• **Job item**
Every entry that follows must be written out exactly, apart from its pictures.

• **The input**

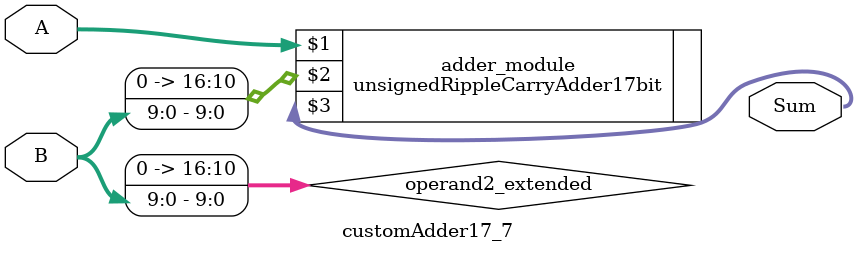
<source format=v>

module customAdder17_7(
                    input [16 : 0] A,
                    input [9 : 0] B,
                    
                    output [17 : 0] Sum
            );

    wire [16 : 0] operand2_extended;
    
    assign operand2_extended =  {7'b0, B};
    
    unsignedRippleCarryAdder17bit adder_module(
        A,
        operand2_extended,
        Sum
    );
    
endmodule
        
</source>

• **Solution for this task**
<source format=v>

module customAdder17_7(
                    input [16 : 0] A,
                    input [9 : 0] B,
                    
                    output [17 : 0] Sum
            );

    wire [16 : 0] operand2_extended;
    
    assign operand2_extended =  {7'b0, B};
    
    unsignedRippleCarryAdder17bit adder_module(
        A,
        operand2_extended,
        Sum
    );
    
endmodule
        
</source>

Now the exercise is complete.